In the winter of 2011, the club held its first indoor hurling league at Hitters Sports Complex, an indoor baseball facility in Middleton, Wisconsin. After a hiatus in 2012 due to the lack of an available facility, the indoor hurling league returned in 2013 and has since been played in Middleton at the Keva Sports Center, under league sponsorship from the Club Tavern. Club Tavern Indoor Hurling league play begins each January, with the Moose Cup being awarded to the winner in early April, before the club begins its outdoor season.

To ensure safe and dry playing conditions, the club made its debut in April 2016 on the synthetic turf of Breese Stevens Field in Madison, completing a spring hurling and football league. In 2017, the club returned to Breese Stevens Field for its spring series, organizing a series of all-star matches and a triple-header and Gaelic sports expo which featured the hurling and men's and women's Gaelic football hosting visiting teams from the Milwaukee Hurling Club and Miltown Gaels.

== Championships ==

Source:

Chicago Michael Cusack Hurling Club Tournament (2012, 2013 - Jr. C division)

Fox River Hurling Club Winter Classic (2014-2016)

Twin Cities Robert Emmets Hurling Club Northstar Tournament (2014, 2023)

Indianapolis GAA Indy Invitational (hurling, Jr. C division 2015; Jr. B division 2017; Gaelic football, men's division 2016 and 2017)

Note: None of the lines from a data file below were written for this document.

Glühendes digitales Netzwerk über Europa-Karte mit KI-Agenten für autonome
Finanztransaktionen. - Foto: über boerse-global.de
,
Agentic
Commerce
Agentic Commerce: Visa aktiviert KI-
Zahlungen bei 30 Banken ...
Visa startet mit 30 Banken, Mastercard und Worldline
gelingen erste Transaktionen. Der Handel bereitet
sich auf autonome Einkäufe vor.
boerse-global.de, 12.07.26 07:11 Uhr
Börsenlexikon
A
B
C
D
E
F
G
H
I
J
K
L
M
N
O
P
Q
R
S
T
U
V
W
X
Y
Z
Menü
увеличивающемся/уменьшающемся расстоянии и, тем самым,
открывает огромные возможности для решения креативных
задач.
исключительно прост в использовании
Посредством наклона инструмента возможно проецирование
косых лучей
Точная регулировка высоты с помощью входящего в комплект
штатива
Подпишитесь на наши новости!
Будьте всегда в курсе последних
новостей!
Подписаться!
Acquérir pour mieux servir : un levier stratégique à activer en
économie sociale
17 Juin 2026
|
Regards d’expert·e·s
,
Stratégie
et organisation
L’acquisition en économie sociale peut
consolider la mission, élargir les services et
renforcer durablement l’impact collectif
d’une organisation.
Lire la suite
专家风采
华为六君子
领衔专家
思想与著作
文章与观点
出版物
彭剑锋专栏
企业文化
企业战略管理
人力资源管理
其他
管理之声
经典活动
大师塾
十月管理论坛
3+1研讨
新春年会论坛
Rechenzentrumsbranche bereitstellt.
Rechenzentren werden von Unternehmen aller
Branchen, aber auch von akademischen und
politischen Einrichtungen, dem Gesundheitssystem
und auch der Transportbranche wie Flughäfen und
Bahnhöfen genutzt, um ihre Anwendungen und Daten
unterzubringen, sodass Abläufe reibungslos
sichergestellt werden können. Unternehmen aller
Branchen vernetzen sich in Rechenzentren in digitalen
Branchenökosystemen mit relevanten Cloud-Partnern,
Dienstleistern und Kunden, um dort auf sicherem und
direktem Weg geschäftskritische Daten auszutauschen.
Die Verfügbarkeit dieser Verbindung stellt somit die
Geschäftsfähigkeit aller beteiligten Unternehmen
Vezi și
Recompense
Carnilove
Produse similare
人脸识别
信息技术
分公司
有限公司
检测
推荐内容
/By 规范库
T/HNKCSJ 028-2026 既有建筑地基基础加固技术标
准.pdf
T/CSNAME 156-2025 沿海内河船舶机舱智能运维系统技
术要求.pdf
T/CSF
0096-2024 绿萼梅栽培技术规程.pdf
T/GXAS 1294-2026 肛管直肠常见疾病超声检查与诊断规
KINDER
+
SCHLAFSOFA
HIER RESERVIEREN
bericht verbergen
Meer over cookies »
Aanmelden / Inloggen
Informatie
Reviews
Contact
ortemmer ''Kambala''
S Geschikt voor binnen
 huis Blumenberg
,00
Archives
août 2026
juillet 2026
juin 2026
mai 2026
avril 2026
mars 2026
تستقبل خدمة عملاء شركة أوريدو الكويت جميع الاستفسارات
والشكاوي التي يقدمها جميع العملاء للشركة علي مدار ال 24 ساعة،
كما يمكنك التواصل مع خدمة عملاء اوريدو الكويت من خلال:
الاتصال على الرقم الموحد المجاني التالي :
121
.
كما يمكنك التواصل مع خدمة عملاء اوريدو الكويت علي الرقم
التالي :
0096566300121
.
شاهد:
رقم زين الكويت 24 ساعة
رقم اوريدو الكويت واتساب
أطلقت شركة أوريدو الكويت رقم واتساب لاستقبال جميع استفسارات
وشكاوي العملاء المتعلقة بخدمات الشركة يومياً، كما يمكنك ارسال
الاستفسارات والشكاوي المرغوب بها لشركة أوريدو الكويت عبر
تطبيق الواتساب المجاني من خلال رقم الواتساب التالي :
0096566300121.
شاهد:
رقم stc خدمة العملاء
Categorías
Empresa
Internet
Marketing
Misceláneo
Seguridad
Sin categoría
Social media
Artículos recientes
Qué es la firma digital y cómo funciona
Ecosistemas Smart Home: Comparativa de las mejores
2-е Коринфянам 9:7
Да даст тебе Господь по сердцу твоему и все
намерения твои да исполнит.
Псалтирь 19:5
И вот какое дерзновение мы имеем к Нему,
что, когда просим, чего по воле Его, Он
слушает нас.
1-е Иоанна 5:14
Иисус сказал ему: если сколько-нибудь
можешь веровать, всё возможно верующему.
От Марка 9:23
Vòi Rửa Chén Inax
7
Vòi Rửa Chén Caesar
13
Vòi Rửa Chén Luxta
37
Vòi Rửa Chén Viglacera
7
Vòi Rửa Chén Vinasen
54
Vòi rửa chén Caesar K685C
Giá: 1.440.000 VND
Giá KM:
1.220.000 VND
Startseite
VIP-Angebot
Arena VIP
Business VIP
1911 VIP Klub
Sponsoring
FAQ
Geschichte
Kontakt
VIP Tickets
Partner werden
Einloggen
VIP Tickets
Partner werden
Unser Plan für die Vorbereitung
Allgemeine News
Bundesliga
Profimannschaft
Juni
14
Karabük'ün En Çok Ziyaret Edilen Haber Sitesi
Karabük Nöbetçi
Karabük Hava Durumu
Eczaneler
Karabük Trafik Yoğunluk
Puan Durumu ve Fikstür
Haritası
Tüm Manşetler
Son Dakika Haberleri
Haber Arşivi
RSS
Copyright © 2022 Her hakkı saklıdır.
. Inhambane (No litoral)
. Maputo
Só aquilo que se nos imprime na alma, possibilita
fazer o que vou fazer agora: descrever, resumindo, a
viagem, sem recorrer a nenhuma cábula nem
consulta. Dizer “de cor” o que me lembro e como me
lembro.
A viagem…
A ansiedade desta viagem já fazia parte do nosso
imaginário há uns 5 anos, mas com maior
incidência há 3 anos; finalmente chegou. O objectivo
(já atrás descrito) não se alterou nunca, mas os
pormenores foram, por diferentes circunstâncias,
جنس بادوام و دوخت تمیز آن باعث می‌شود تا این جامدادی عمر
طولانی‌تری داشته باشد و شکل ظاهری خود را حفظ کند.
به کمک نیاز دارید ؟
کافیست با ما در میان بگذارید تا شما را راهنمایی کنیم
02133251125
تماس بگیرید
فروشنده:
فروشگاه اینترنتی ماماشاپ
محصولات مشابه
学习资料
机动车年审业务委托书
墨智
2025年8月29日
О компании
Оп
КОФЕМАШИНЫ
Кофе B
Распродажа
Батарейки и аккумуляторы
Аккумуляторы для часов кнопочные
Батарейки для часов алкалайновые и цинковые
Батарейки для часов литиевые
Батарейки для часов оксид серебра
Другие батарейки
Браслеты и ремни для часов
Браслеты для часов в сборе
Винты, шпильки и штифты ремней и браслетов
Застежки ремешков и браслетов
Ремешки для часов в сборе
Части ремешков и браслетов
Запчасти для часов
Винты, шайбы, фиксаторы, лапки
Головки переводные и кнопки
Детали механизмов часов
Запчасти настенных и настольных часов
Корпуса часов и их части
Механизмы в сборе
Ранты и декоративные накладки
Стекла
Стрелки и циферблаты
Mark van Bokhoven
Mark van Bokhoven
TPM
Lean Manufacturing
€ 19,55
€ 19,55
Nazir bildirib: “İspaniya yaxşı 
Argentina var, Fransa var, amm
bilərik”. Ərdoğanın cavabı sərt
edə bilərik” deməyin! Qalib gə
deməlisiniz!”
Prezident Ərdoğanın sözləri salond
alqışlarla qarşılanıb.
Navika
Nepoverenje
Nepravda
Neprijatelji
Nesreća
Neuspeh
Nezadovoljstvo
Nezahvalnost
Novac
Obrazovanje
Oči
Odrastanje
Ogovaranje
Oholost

United States Gaelic Athletic Association (USGAA, formerly NAC): (2023 Jr. Reserve National Champions, 2022 Jr. A National Champions, 2022 Jr. Reserves National Champions, 2019 Jr. A National Champions, 2019 Jr. D National Champions, 2015 Jr. C National Champions, 2017 Jr. C runner-up; 2014 Jr. C runner-up; )

Midwest Hurling Tournament (2014-2015, 2016 - Jr. C division, 2017 - Jr. B division, 2018 - Jr. A Division, 2019 - Jr. C Division)

== Governance ==
The club is governed by a board of directors and officers elected each fall by its general membership. Each team is managed by a code director appointed by the board of directors.

Both Kenney brothers, along with Jones, Lane and Bares have served one-year terms as the club's president.